– 18 DE DEZEMBRO DE 2014
Argentina e EUA proíbem concentração empresarial. Inglaterra e Venezuela punem deturpação de fatos e garantem direito de resposta. Congresso brasileiro posterga regulamentação
Por
Tema polêmico no Brasil, a regulação da mídia ocorre de formas distintas pelo mundo.
Nos Estados Unidos e na Argentina, as normas regulam principalmente temas econômicos – é este tipo de regulação que a presidente Dilma diz querer discutir no próximo mandato.

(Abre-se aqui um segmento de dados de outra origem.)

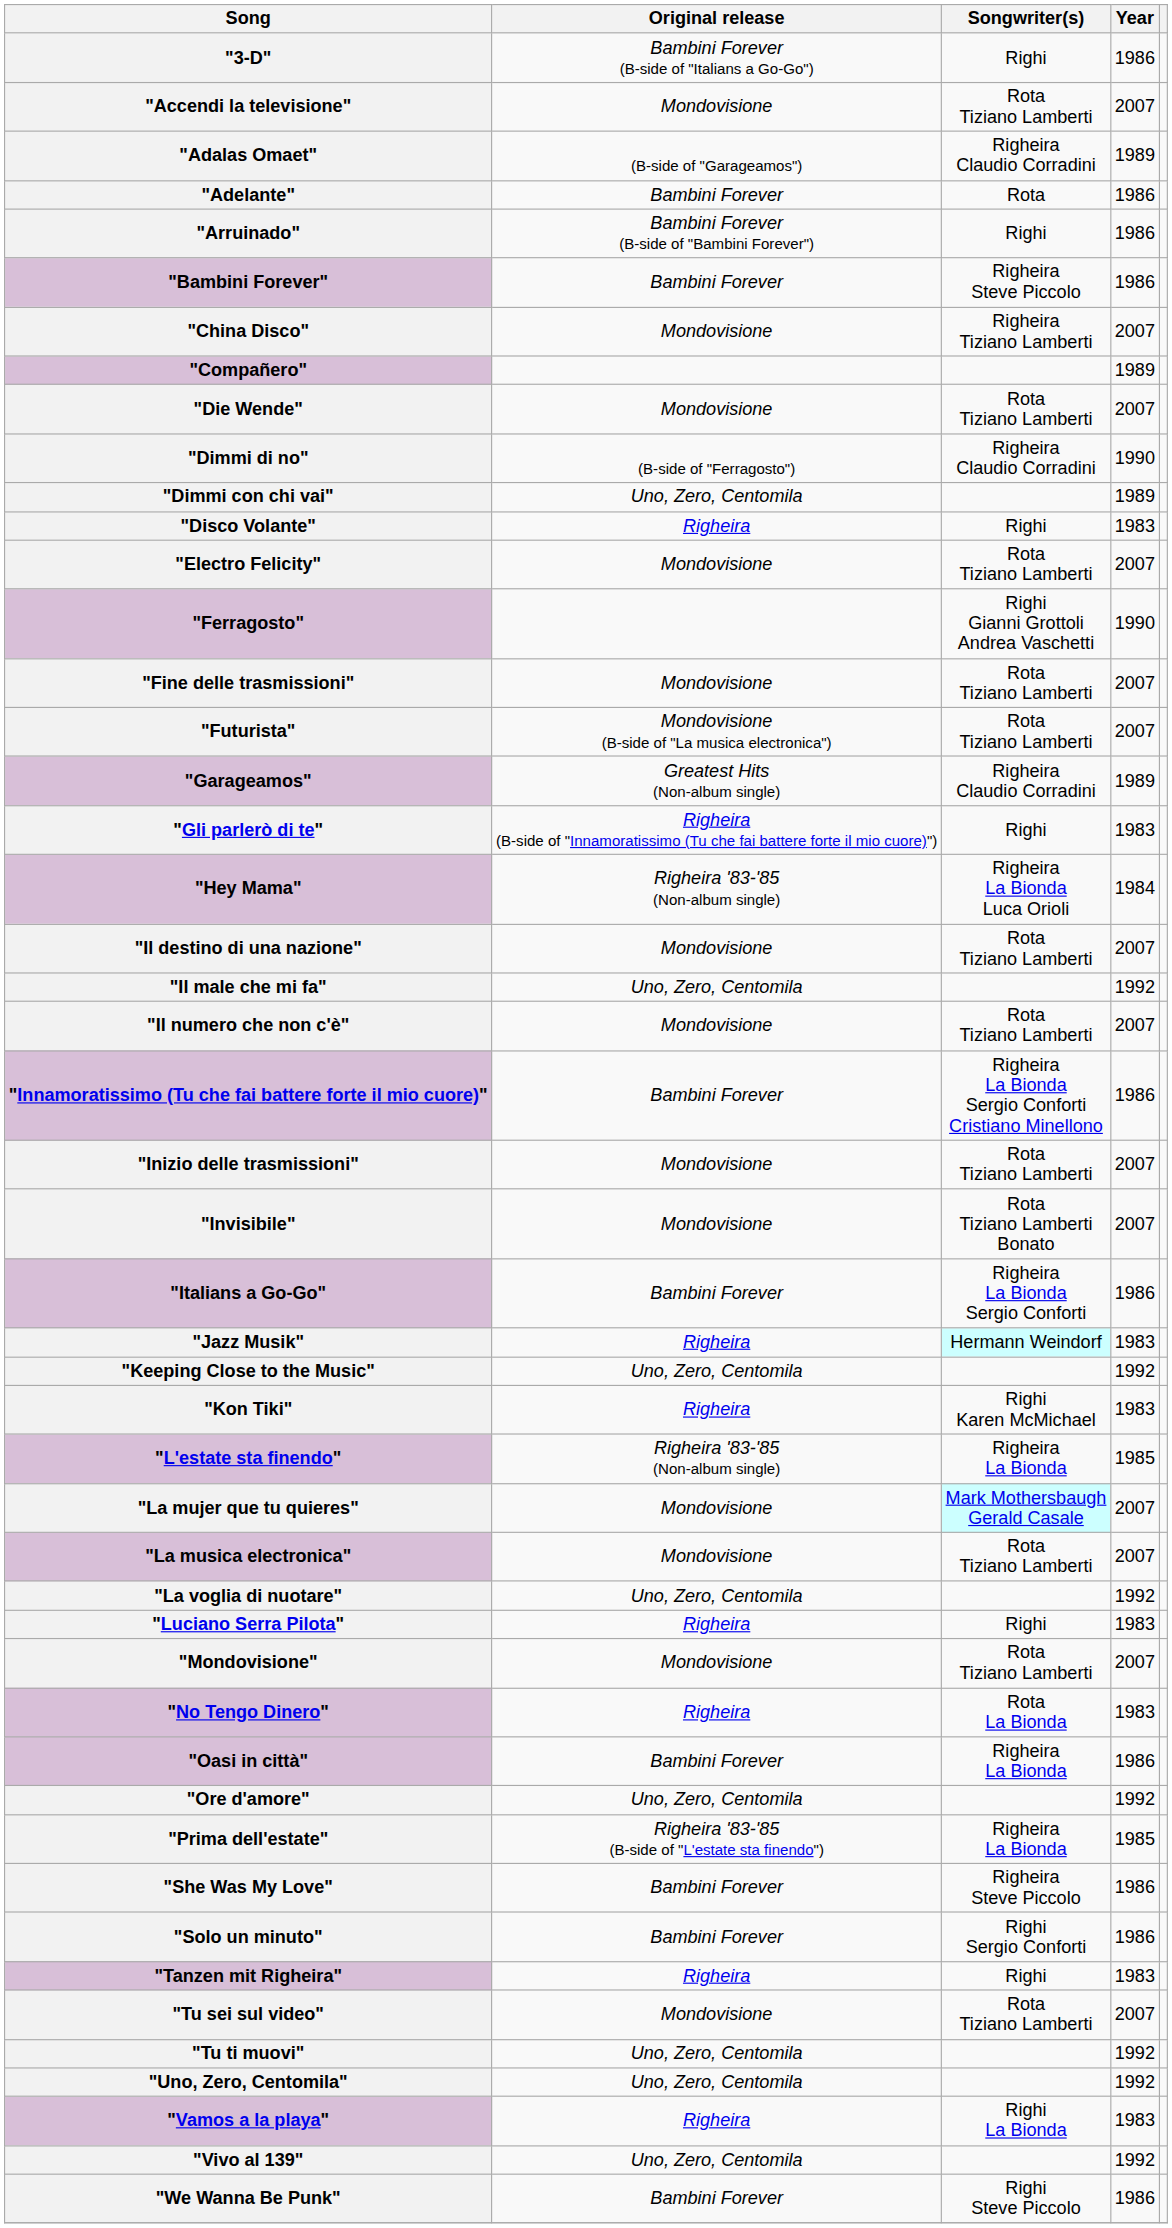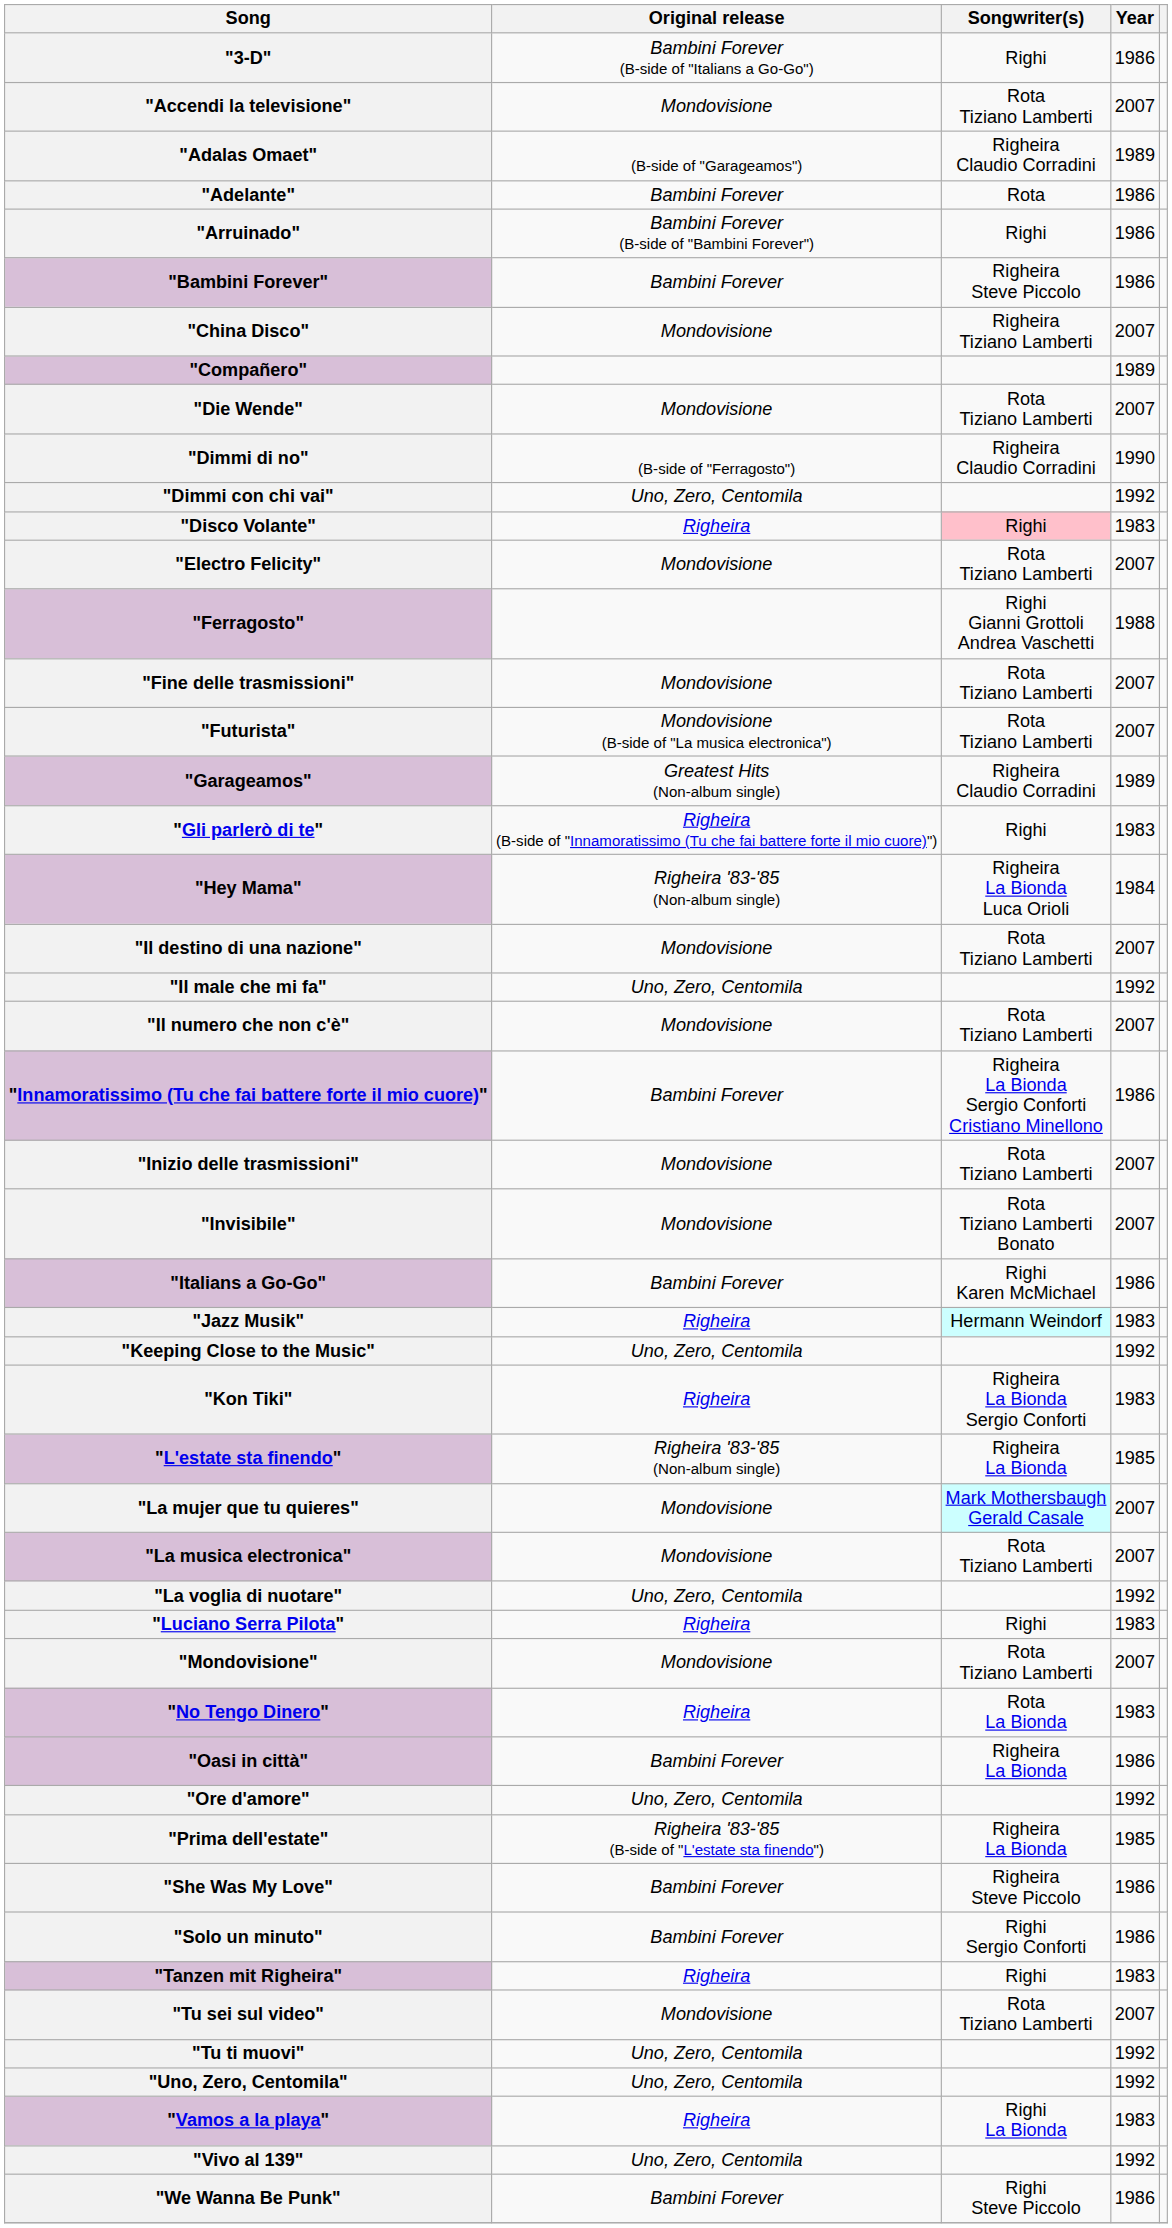"Dimmi con chi vai" | Year: 1989 -> 1992
"Disco Volante" | Songwriter(s): no background -> pink background
"Ferragosto" | Year: 1990 -> 1988
"Italians a Go-Go" | Songwriter(s): Righeira La Bionda Sergio Conforti -> Righi Karen McMichael
"Kon Tiki" | Songwriter(s): Righi Karen McMichael -> Righeira La Bionda Sergio Conforti
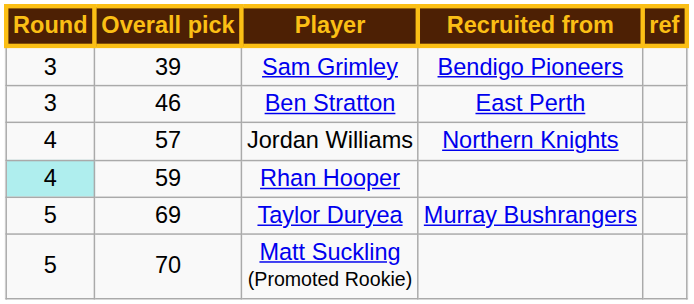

No Reino Unido, um escândalo de escutas ilegais realizadas por tabloides levou ao estabelecimento de regras polêmicas para jornais, revistas e sites.
Na Venezuela, opositores apontam para restrições à liberdade de expressão, mas movimentos sociais dizem que a lei aumentou o número de meios de comunicação comunitários.
A BBC Brasil mostra como funcionam as regras nestes quatro países.
EUA: Foco é regulação econômica
Os Estados Unidos não têm uma Lei de Imprensa, e a regulamentação da mídia no país é feita por diferentes legislações.
No caso das telecomunicações (rádio, TV aberta e a cabo, internet e telefonia móvel e fixa), a regulação está a cargo da Federal Communications Commission (Comissão Federal de Comunicações, ou FCC, na sigla em inglês), agência independente do governo criada em 1934.
A FCC se dedica principalmente a regular o mercado, com foco nas questões econômicas. O órgão é responsável por outorgar concessões.
A propriedade cruzada de meios de comunicação é proibida. Assim, uma mesma empresa não pode ser proprietária de um jornal e de uma estação de TV ou de rádio na mesma cidade.
Há também regras que impõem certos limites sobre o número de estações de TV e rádio que uma mesma empresa pode controlar em determinado mercado. Esses limites variam de acordo com o tamanho do mercado e têm o objetivo de impedir que um mesmo grupo controle totalmente a audiência em determinado local.
No caso do conteúdo, há no país o entendimento de que este deve ser regulado pelo próprio mercado e pela opinião pública.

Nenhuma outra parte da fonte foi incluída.